From an industry perspective, Shanghai main board IPOs are dominated by industrial products, consumer goods and services, while STAR Market IPOs were mainly from information technology, telecommunications and industrial products. Shenzhen SME Board and ChiNext IPOs were mainly from industrial products. Looking at individual stocks, the top ten IPOs raised RMB 141.7 billion, accounting for 30% of total fundraising in 2020. Semiconductor Manufacturing International Corporation took the lead with RMB 53.2 billion in fundraising.
“2020 marked the 30th anniversary of China’s capital markets. From the reform of non-tradable shares to the present registration system, the pace of China’s market reform is constantly accelerating. A multi-tier capital market is being established in China, which will provide more financing platforms for all types of enterprises. 2020 also represented a new starting point for the internationalization of China’s capital markets, which need to prevent major financing risks while implementing investment reform and deepening internationalization. In 2021, the registration system is likely to be fully integrated into the main and SME boards. The introduction of new delisting rules will also help A-shares build an ecosystem that ensures survival of the fittest. This will improve the quality of listed companies and speed up efficient market resource allocation,” said Jean Sun, PwC China Firmwide Corporate Services partner.

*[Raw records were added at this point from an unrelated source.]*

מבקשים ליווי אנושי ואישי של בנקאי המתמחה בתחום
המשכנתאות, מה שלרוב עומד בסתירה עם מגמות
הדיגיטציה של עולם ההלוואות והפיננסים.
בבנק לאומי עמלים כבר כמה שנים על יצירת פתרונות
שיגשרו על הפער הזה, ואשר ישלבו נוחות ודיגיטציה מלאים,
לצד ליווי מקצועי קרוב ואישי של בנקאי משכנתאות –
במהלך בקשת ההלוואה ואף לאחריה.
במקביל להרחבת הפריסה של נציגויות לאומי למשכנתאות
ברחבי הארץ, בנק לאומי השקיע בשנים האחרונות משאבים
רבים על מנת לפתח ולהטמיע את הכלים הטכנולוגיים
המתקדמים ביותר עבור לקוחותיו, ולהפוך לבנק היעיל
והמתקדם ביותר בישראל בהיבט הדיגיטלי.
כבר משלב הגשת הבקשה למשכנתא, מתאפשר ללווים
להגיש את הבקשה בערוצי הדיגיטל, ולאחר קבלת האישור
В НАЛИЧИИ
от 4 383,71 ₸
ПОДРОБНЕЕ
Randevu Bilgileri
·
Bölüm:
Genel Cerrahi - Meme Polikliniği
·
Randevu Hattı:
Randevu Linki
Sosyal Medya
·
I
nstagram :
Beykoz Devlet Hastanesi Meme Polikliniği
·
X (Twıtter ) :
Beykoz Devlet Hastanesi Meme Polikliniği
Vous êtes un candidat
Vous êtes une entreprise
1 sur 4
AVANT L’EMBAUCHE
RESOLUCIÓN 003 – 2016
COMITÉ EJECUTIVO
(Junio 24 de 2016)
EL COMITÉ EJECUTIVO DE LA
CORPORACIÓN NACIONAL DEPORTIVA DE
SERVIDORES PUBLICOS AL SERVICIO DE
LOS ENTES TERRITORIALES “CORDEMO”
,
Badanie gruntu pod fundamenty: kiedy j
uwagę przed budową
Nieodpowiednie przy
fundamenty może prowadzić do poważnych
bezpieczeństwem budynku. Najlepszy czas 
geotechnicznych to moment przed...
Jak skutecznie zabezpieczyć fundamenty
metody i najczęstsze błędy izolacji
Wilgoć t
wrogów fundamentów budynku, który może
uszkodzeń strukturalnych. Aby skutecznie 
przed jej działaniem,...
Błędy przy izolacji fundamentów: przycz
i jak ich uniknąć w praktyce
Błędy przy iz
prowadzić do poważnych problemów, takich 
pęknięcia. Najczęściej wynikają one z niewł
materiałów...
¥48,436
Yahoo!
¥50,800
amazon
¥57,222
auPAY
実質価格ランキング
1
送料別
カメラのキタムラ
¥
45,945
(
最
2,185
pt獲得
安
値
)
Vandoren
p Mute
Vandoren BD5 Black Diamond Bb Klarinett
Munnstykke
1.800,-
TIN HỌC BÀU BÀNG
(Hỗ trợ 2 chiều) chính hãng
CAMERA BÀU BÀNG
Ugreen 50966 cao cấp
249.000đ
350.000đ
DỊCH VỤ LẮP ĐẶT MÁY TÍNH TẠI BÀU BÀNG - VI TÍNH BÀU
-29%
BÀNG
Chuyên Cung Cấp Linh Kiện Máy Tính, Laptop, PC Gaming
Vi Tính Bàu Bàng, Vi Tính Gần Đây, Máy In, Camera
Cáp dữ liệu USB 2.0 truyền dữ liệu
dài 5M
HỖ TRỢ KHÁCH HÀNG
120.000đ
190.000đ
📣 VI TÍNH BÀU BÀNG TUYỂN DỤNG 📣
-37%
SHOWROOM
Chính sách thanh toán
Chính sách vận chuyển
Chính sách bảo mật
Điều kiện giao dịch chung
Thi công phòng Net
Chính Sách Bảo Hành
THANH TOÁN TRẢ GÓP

Although the environment for Sino-US relations is complex, many Chinese enterprises still choose to go public in the United States. In 2020, 31 companies went to US capital markets. Total fundraising was US$12.1 billion, four times that of the previous year. Among them, new energy vehicles, financial technology, Internet services and other industries were particularly favoured by U.S. investors, with each IPO raising more than US$1 billion.

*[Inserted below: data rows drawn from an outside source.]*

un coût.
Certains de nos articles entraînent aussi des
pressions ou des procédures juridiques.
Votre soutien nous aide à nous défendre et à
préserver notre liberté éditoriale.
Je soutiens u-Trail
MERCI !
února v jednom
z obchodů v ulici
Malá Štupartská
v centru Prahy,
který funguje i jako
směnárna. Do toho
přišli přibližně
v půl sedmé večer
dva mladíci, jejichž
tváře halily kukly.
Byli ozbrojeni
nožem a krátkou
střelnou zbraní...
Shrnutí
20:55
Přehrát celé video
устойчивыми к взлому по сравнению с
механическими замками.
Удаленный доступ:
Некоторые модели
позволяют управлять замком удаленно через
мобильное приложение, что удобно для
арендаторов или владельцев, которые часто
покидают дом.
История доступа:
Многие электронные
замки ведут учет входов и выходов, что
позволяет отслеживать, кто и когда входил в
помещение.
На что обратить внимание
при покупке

Despite adverse external factors, Hong Kong’s IPO market had an amazing year, ranking second among global IPO markets in terms of total funds raised. There were 154 new listings in 2020, of which 146 were Main Board listings. These mostly comprised retail, consumer goods & services companies and industrials, for which the number of listings decreased by 16% compared to 2019. The number of GEM Board new listings in 2020 also decreased compared to 2019. Eight companies were listed on the GEM Board in 2020, a decrease of 47% year-on-year. Additionally, there were two companies listed by introduction on the Main Board and eight GEM Board listed companies switched to the Main Board without raising any funds.
Total funds raised by IPOs in 2020 reached HK$397.7 billion, marking an increase of 25% from the previous year. New economy businesses and secondary listings by US-listed Chinese businesses led to a stronger performance for the Main Board, which recorded HK$397.1 billion of total fundraising – an increase of 26%. Funds raised on the GEM Board stood at HK$0.6 billion – a 40% decrease.

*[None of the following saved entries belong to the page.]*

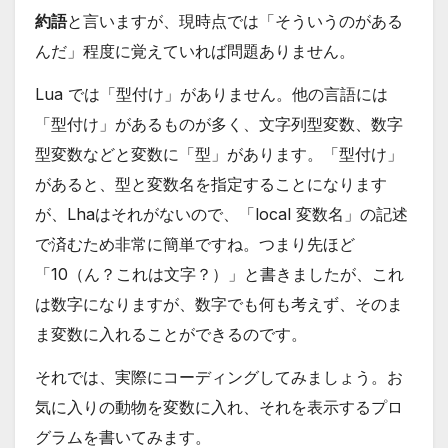
約語
と言いますが、現時点では「そういうのがある
んだ」程度に覚えていれば問題ありません。
Lua では「型付け」がありません。他の言語には
「型付け」があるものが多く、文字列型変数、数字
型変数などと変数に「型」があります。「型付け」
があると、型と変数名を指定することになります
が、Lhaはそれがないので、「local 変数名」の記述
で済むため非常に簡単ですね。つまり先ほど
「10（ん？これは文字？）」と書きましたが、これ
は数字になりますが、数字でも何も考えず、そのま
ま変数に入れることができるのです。
それでは、実際にコーディングしてみましょう。お
気に入りの動物を変数に入れ、それを表示するプロ
グラムを書いてみます。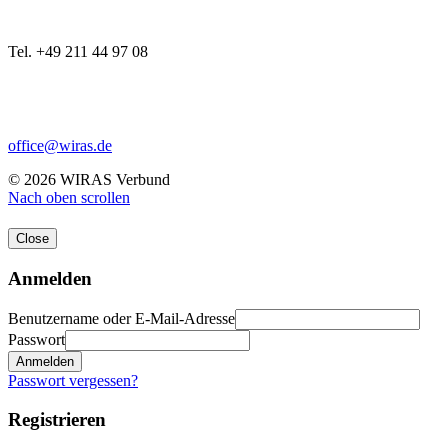
Tel. +49 211 44 97 08
office@wiras.de
© 2026 WIRAS Verbund
Nach oben scrollen
Close
Anmelden
Benutzername oder E-Mail-Adresse
Passwort
Anmelden
Passwort vergessen?
Registrieren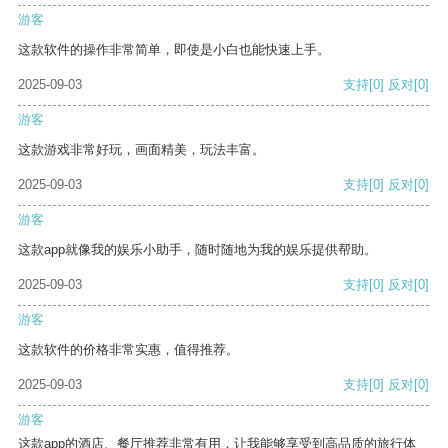
游客
这款软件的操作非常简单，即使是小白也能快速上手。
2025-09-03
支持
[0]
反对
[0]
游客
这款游戏非常好玩，画面精美，玩法丰富。
2025-09-03
支持
[0]
反对
[0]
游客
这款app就像我的娱乐小助手，随时随地为我的娱乐提供帮助。
2025-09-03
支持
[0]
反对
[0]
游客
这款软件的价格非常实惠，值得推荐。
2025-09-03
支持
[0]
反对
[0]
游客
这款app的酒店、餐厅推荐非常有用，让我能够享受到高品质的旅行体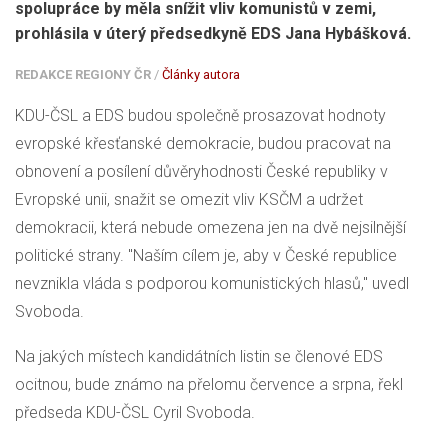
spolupráce by měla snížit vliv komunistů v zemi,
prohlásila v úterý předsedkyně EDS Jana Hybášková.
REDAKCE REGIONY ČR
/
Články autora
KDU-ČSL
a EDS budou společně prosazovat hodnoty
evropské křesťanské demokracie, budou pracovat na
obnovení a posílení důvěryhodnosti České republiky v
Evropské unii, snažit se omezit vliv KSČM a udržet
demokracii, která nebude omezena jen na dvě nejsilnější
politické strany. "Naším cílem je, aby v České republice
nevznikla vláda s podporou komunistických hlasů," uvedl
Svoboda.
Na jakých místech kandidátních listin se členové EDS
ocitnou, bude známo na přelomu července a srpna, řekl
předseda
KDU-ČSL
Cyril Svoboda.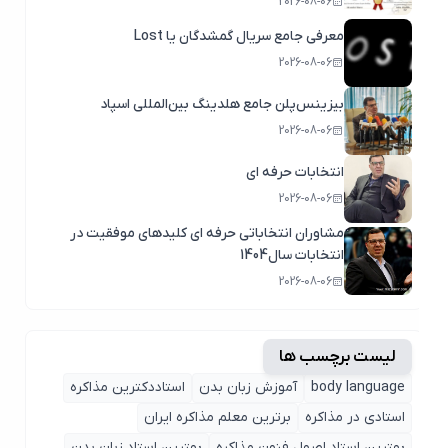
2026-08-06
معرفی جامع سریال گمشدگان یا Lost
2026-08-06
بیزینس‌پلن جامع هلدینگ بین‌المللی اسپاد
2026-08-06
انتخابات حرفه ای
2026-08-06
مشاوران انتخاباتی حرفه ای کلیدهای موفقیت در
انتخابات سال1404
2026-08-06
لیست برچسب ها
body language
آموزش زبان بدن
استاددکترین مذاکره
استادی در مذاکره
برترین معلم مذاکره ایران
بهترین استاد اصول ‌فنون مذاکره
بهترین استاد زبان بدن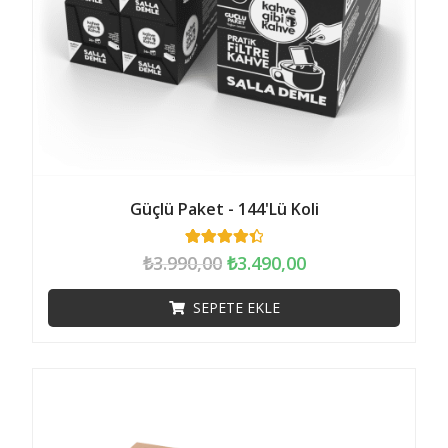
Güçlü Paket - 144'lü Koli
309
müşteri
₺
3.990,00
₺
3.490,00
puanına
dayanarak 5
üzerinden
SEPETE EKLE
4.46
puan
aldı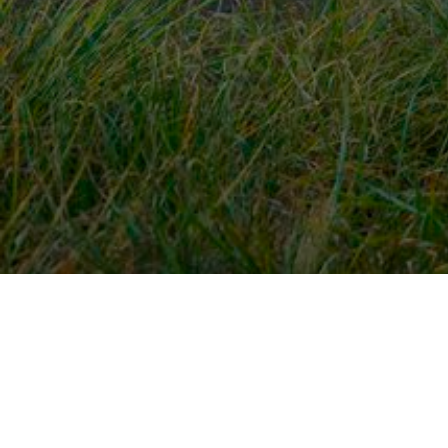
Snel naar
Ont
Inloggen
Rout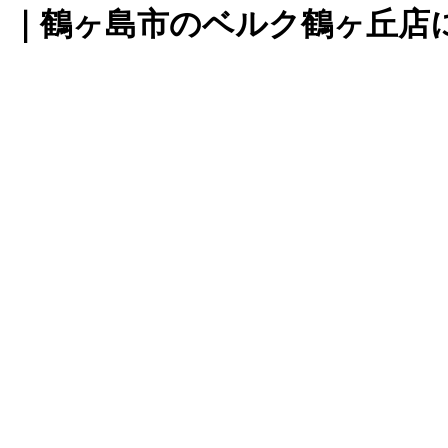
。｜鶴ヶ島市のベルク鶴ヶ丘店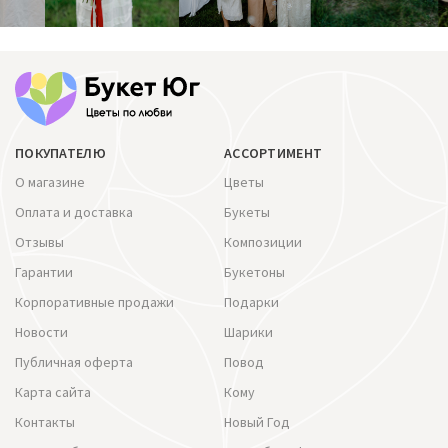
ПОКУПАТЕЛЮ
АССОРТИМЕНТ
О магазине
Цветы
Оплата и доставка
Букеты
Отзывы
Композиции
Гарантии
Букетоны
Корпоративные продажи
Подарки
Новости
Шарики
Публичная оферта
Повод
Карта сайта
Кому
Контакты
Новый Год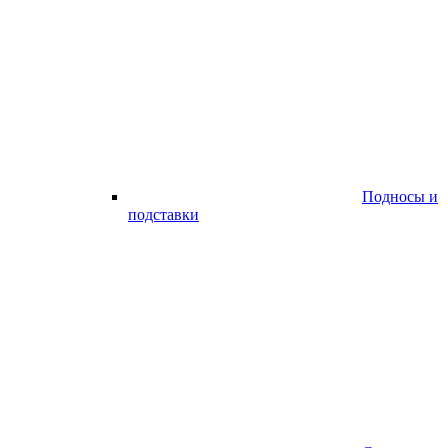
Подносы и
подставки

More biotech company listings were seen in Hong Kong in 2020 than in 2019. This trend is expected to continue in 2021, it will gradually make Hong Kong the best listing platform for biotech companies in Asia. New economy and US-listed Chinese enterprises are expected to remain the main drivers for listings in 2021 on HKEX, due to successful listing regulations reform. PwC predicts 170 IPOs in 2021, with an estimated total HK$420 to 460 billion raised. This could set a new record high for Hong Kong, and it’s expected to regain the top global IPO fundraising position in 2021. The proposed expanded Stock Connect scheme will allow Hong Kong to offer more unique value and business opportunities for enterprises and investors.